Foreign ministry spokesman Abbas Mousavi told reporters on Monday that Tehran was prepared to keep its oil supply chain open with Venezuela, a country which, like Iran, has long been in Washington's crosshairs.
"Iran practises its free trade rights with Venezuela, and we are ready to send more ships if Caracas demands more supplies from Iran," Mousavi said during his televised address.
Iran sent five oil tankers to Venezuela last week carrying around 1.53 million barrels of gasoline and petrochemical components.
The South American country, which used to boast the world's largest oil reserves, is in desperate need of petrol and other refined fuel products due to hyperinflation, US sanctions, a severe fuel shortage, and the Covid-19 pandemic.
Despite Washington's objection to the shipment, the tankers did not encounter any immediate signs of US military interference, but Venezuelan authorities did describe "threats" from the US over the shipments.
Washington had warned governments, seaports, shippers and insurers that they could face American retaliation if they were to aid the Iranian tankers.
The US recently reinforced its naval presence in the Caribbean, saying the extra forces were deployed for an expanded anti-drug operation.
"Venezuela and Iran both want peace, and we have the right to trade freely," President Nicolas Maduro said in a televised address last week.
He also referred to the two countries as "revolutionary peoples who will never kneel down before the North American empire".
Venezuela's fuel shortage and US sanctions
Venezuela's oil sector has been damaged by years of political and economic instability - operating well below capacity since the US imposed sanctions in 2017.
Its refining network is believed to be operating at around 10 percent of its 1.3 million-barrel-per-day capacity.
The shortage has forced it to rely on imports, but US sanctions limit the sources and types of fuel it can receive.
Last week, US State Department spokeswoman Morgan Ortagus said the Iranian fuel shipments were "a sad reminder of Maduro's hopeless mismanagement".
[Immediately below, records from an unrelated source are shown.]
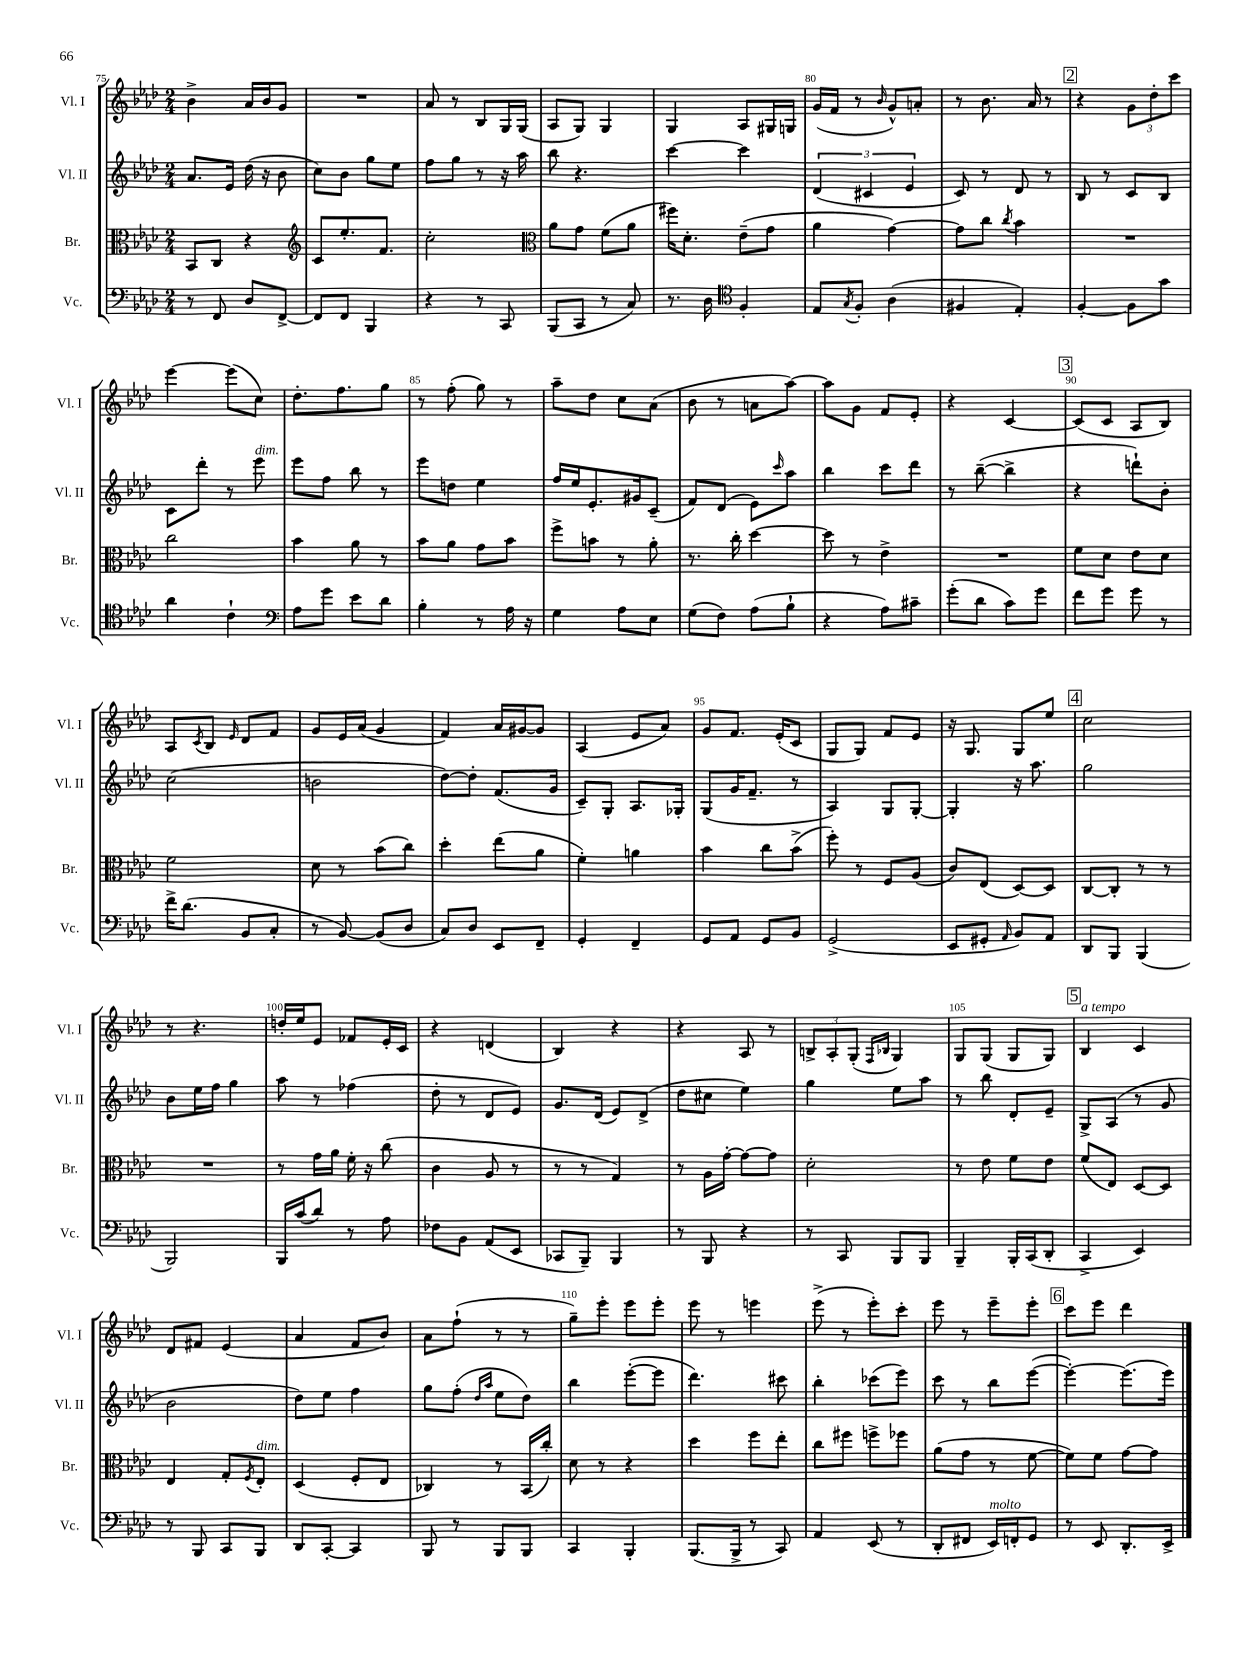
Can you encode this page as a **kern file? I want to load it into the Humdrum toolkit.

**kern	**kern	**kern	**kern
*part4	*part3	*part2	*part1
*staff4	*staff3	*staff2	*staff1
*I"Vc.	*I"Br.	*I"Vl. II	*I"Vl. I
*I'Vc.	*I'Br.	*I'Vl. II	*I'Vl. I
*clefF4	*clefC3	*clefG2	*clefG2
*k[b-e-a-d-]	*k[b-e-a-d-]	*k[b-e-a-d-]	*k[b-e-a-d-]
*M2/4	*M2/4	*M2/4	*M2/4
=75	=75	=75	=75
8r	8BB-/L	8.a-/L	4b-^\
8FF/	8C/J	.	.
.	.	16e-/Jk	.
8D-/L	4r	(16dd-\	16a-/LL
.	.	16r	16b-/J
[8FF^/J	.	8b-\	8g/J
=76	=76	=76	=76
*	*clefG2	*	*
8FF/L]	8c/L	8cc\L)	2r
8FF/J	8.ee-'/	8b-\J	.
4BBB-/	.	8gg\L	.
.	8.f/J	.	.
.	.	8ee-\J	.
=77	=77	=77	=77
4r	2cc'\	8ff\L	8a-/
.	.	8gg\J	8r
8r	.	8r	8B-/L
8CC/	.	16r	16G/L
.	.	16aa-\	(16G/JJ
=78	=78	=78	=78
*	*clefC3	*	*
(8BBB-/L	8a-\L	8bb-\	8A-/L
8CC/J	8g\J	4.r	8G/J)
8r	(8f\L	.	4G/
8C/)	8a-\J	.	.
=79	=79	=79	=79
8.r	16ff#X\KL)	[4ccc\	4G/
.	8.d-'\J	.	.
16D-\	.	.	.
*clefC4	*	*	*
4F'/	(8e-~\L	4ccc\]	8A-/L
.	8g\J	.	16G#X/L
.	.	.	16Gn/JJ
=80	=80	=80	=80
8E-/L	4a-\	(6d-/	(16g/LL
.	.	.	16f/JJ
8qG/	.	.	.
8F'/J	.	.	8r
.	.	6c#X/	.
.	.	.	16qqb-/
(4A-\	[4g\)	.	8g^^/L)
.	.	6e-/	.
.	.	.	8an'/J
=81	=81	=81	=81
4F#X/	8g\L]	8c/)	8r
.	8cc\J	8r	8.b-\
.	8qcc/	.	.
4E-'/)	4b-\	8d-/	.
.	.	.	16a-/
.	.	8r	8r
!!LO:REH:place=s1:t=2
=82	=82	=82	=82
[4F'/	2r	8B-/	4r
.	.	8r	.
8F\L]	.	8c/L	12g\L
.	.	.	12dd-'\
8g\J	.	8B-/J	.
.	.	.	12ccc\J
!!LO:LB:g=z
=83	=83	=83	=83
4a-\	2cc\	8c\L	[4eee-\
.	.	8ddd-'\J	.
4c`\	.	8r	(8eee-\L]
!	!	!LO:TX:a:i:t=dim.	!
.	.	8eee-\	8cc\J)
=84	=84	=84	=84
*clefF4	*	*	*
8A-\L	4b-\	8eee-\L	8.dd-'\L
8g\J	.	8ff\J	.
.	.	.	8.ff\
8e-\L	8a-\	8bb-\	.
8d-\J	8r	8r	8gg\J
=85	=85	=85	=85
4B-'\	8b-\L	8eee-\L	8r
.	8a-\J	8ddn\J	(8ff'\
8r	8g\L	4ee-\	8gg\)
16A-\	8b-\J	.	8r
16r	.	.	.
=86	=86	=86	=86
4G\	8ff^\L	16ff/LL	8aa-~\L
.	.	16ee-/J	.
.	8bn\J	8.e-'/	8dd-\J
8A-\L	8r	.	8cc\L
.	.	16g#X/k	.
8E-\J	8a-'\	(8c~/J	(8a-\J
=87	=87	=87	=87
(8G\L	8.r	8f/L)	8b-\
8F\J)	.	(8d-/J	8r
.	16cc'\	.	.
(8A-\L	[4dd-\	8e-\L)	8an\L
.	.	16qqccc/	.
8B-`\J	.	8aa-\J	[8aa-\J)
=88	=88	=88	=88
4r	8dd-\]	4bb-\	8aa-\L]
.	8r	.	8g\J
8A-\L)	4e-^\	8ccc\L	8f/L
8c#X~\J	.	8ddd-\J	8e-'/J
=89	=89	=89	=89
(8g'\L	2r	8r	4r
8d-\J	.	([8bb-~\	.
8c\L)	.	4bb-^\]	[4c/
8g\J	.	.	.
!!LO:REH:place=s1:t=3
=90	=90	=90	=90
8f\L	8f\L	4r	(8c/L]
8g\J	8d-\J	.	8c/J
8g\	8e-\L	8dddn`\L)	8A-/L
8r	8d-\J	8b-'\J	8B-/J)
!!LO:LB:g=z
=91	=91	=91	=91
16f^\KL	2f\	(2cc\	8A-/L
(8.d-\J	.	.	.
.	.	.	8qc/
.	.	.	8B-/J
.	.	.	16qqe-/
8BB-/L	.	.	8d-/L
8C'/J	.	.	8f/J
=92	=92	=92	=92
8r	8d-\	2bn\	8g/L
[8BB-/)	8r	.	16e-/L
.	.	.	(16a-/JJ
(8BB-/L]	(8b-\L	.	4g/
8D-/J	8cc\J)	.	.
=93	=93	=93	=93
8C/L)	4dd-'\	[8dd-\L)	4f/)
8D-/J	.	8dd-'\J]	.
8EE-/L	(8ee-\L	(8.f/L	16a-/LL
.	.	.	[16g#X/J
8FF~/J	8a-\J	.	8g#/J]
.	.	16g/Jk	.
=94	=94	=94	=94
4GG'/	4f'\)	8c~/L)	(4A-/
.	.	8G'/J	.
4FF~/	4an\	8.A-/L	8e-/L
.	.	.	8a-/J)
.	.	16G-X'/Jk	.
=95	=95	=95	=95
8GG/L	4b-\	(8G/L	8g/L
8AA-/J	.	16g/K	8.f/J
.	.	8.f~/J	.
8GG/L	8cc\L	.	.
.	.	.	(16e-'/KL
8BB-/J	(8b-^\J	8r	8c/J
=96	=96	=96	=96
(2GG^/	8ff'\)	4A-/)	8G/L
.	8r	.	8G/J)
.	8F/L	8G/L	8f/L
.	(8A-/J	[8G'/J	8e-/J
=97	=97	=97	=97
8EE-/L	8c/L)	4G'/]	16r
.	.	.	8.G/
8GG#X'/J	(8E-/J	.	.
16qqAA-/	.	.	.
8BB-/L)	[8D-/L)	16r	8G/L
.	.	8.aa-\	.
8AA-/J	8D-/J]	.	8ee-/J
!!LO:REH:place=s1:t=4
=98	=98	=98	=98
8DD-/L	[8C/L	2gg\	2cc\
8BBB-/J	8C'/J]	.	.
(4BBB-/	8r	.	.
.	8r	.	.
!!LO:LB:g=z
=99	=99	=99	=99
2BBB-/)	2r	8b-\L	8r
.	.	16ee-\L	4.r
.	.	16ff\JJ	.
.	.	4gg\	.
=100	=100	=100	=100
16BBB-/LL	8r	8aa-\	16ddn'/LL
(16c/J	.	.	16ee-/J
8d-/J)	16g\LL	8r	8e-/J
.	16a-\JJ	.	.
8r	16f'\	(4ff-X\	8f-X/L
.	16r	.	.
8A-\	(8cc\	.	16e-'/L
.	.	.	16c/JJ
=101	=101	=101	=101
8F-X\L	4c\	8dd-'\	4r
8BB-\J	.	8r	.
(8AA-/L	8A-/	8d-/L	(4dn/
8EE-/J	8r	8e-/J)	.
=102	=102	=102	=102
8CC-X/L	8r	8.g/L	4B-/)
8BBB-~/J)	8r	.	.
.	.	(16d-/Jk	.
4BBB-/	4G/)	8e-/L)	4r
.	.	(8d-^/J	.
=103	=103	=103	=103
8r	8r	8dd-\L	4r
8BBB-/	16A-\LL	8cc#X\J	.
.	[16g'\JJ	.	.
4r	8g\L_	4ee-\)	8A-/
.	8g\J]	.	8r
=104	=104	=104	=104
8r	2d-'\	4gg\	12Bn^/L
.	.	.	12A-'/
8CC/	.	.	.
.	.	.	(12G'/J
.	.	.	16qqF/LL
.	.	.	16qqB-X/JJ
8BBB-/L	.	8ee-\L	4G/)
8BBB-/J	.	8aa-\J	.
=105	=105	=105	=105
4BBB-~/	8r	8r	8G/L
.	8e-\	8bb-\	(8G/J
16BBB-'/LL	8f\L	8d-'/L	8G/L
(16CC/J	.	.	.
8DD-'/J	8e-\J	8e-~/J	8G/J)
!!LO:REH:place=s1:t=5
=106	=106	=106	=106
!	!	!	!LO:TX:a:i:t=a tempo
4CC^/	(8f/L	8G^/L	4B-/
.	8E-/J)	(8A-/J	.
4EE-/)	[8D-/L	8r	4c/
.	8D-/J]	8g/	.
!!LO:LB:g=z
=107	=107	=107	=107
8r	4E-/	2b-\	8d-/L
8BBB-/	.	.	8f#X/J
8CC/L	8G'/L	.	(4e-/
.	8qF/	.	.
!	!LO:TX:a:i:t=dim.	!	!
8BBB-/J	8E-'/J	.	.
=108	=108	=108	=108
8DD-/L	(4D-/	8dd-\L)	4a-/
[8CC'/J	.	8ee-\J	.
4CC/]	8F'/L	4ff\	8f/L
.	8E-/J	.	8b-/J)
=109	=109	=109	=109
8BBB-/	4C-X/)	8gg\L	8a-\L
8r	.	(8ff'\J	(8ff`\J
.	.	16qqdd-/LL	.
.	.	16qqaa-/JJ	.
8BBB-/L	8r	8ee-\L	8r
8BBB-/J	(16BB-/LL	8dd-\J)	8r
.	16cc'/JJ)	.	.
=110	=110	=110	=110
4CC/	8d-\	4bb-\	8gg~\L)
.	8r	.	8eee-'\J
4BBB-'/	4r	([8eee-'\L	8eee-\L
.	.	8eee-\J]	8eee-'\J
=111	=111	=111	=111
(8.BBB-/L	4dd-\	4.ddd-\)	8eee-\
.	.	.	8r
16BBB-^/Jk	.	.	.
8r	8ff\L	.	4eeen\
8CC/)	8ee-'\J	8ccc#X\	.
=112	=112	=112	=112
4AA-/	8cc\L	4bb-'\	(8eee-^\
.	8ff#X\J	.	8r
(8EE-/	8ffn^\L	(8ccc-X\L	8eee-'\L)
8r	8ff-X\J	8eee-\J)	8ccc'\J
=113	=113	=113	=113
8DD-'/L	(8a-\L	8ccc\	8eee-\
8FF#X/J	8g\J	8r	8r
!LO:TX:a:i:t=molto	!	!	!
16EE-/LL)	8r	8bb-\L	8eee-~\L
16FFn'/J	.	.	.
8GG/J	[8f\	([8eee-\J	8eee-'\J
!!LO:REH:place=s1:t=6
=114	=114	=114	=114
8r	8f\L])	4eee-'\_)	8ccc\L
8EE-/	8f\J	.	8eee-\J
8.DD-'/L	[8g\L	(8.eee-\L]	4ddd-\
.	8g\J]	.	.
16EE-^/Jk	.	16eee-\Jk)	.
==	==	==	==
*-	*-	*-	*-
Venezuela's Foreign Minister Jorge Arreaza said in a tweet last week that Iran and Venezuela had "always supported each other in times of difficulty", adding: "Today we see the fruits of the multipolar world."
Earlier in May, Iranian President Hassan Rouhani warned of retaliatory measures against the US if Washington caused problems for tankers carrying Iranian fuel to Venezuela.
Maduro has withstood more than a year of US-led efforts to remove him and retains the support of the military.
Washington backs Maduro's rival Juan Guaido and considers him to be Venezuela's legitimate leader, while Iran has repeatedly expressed support for Maduro.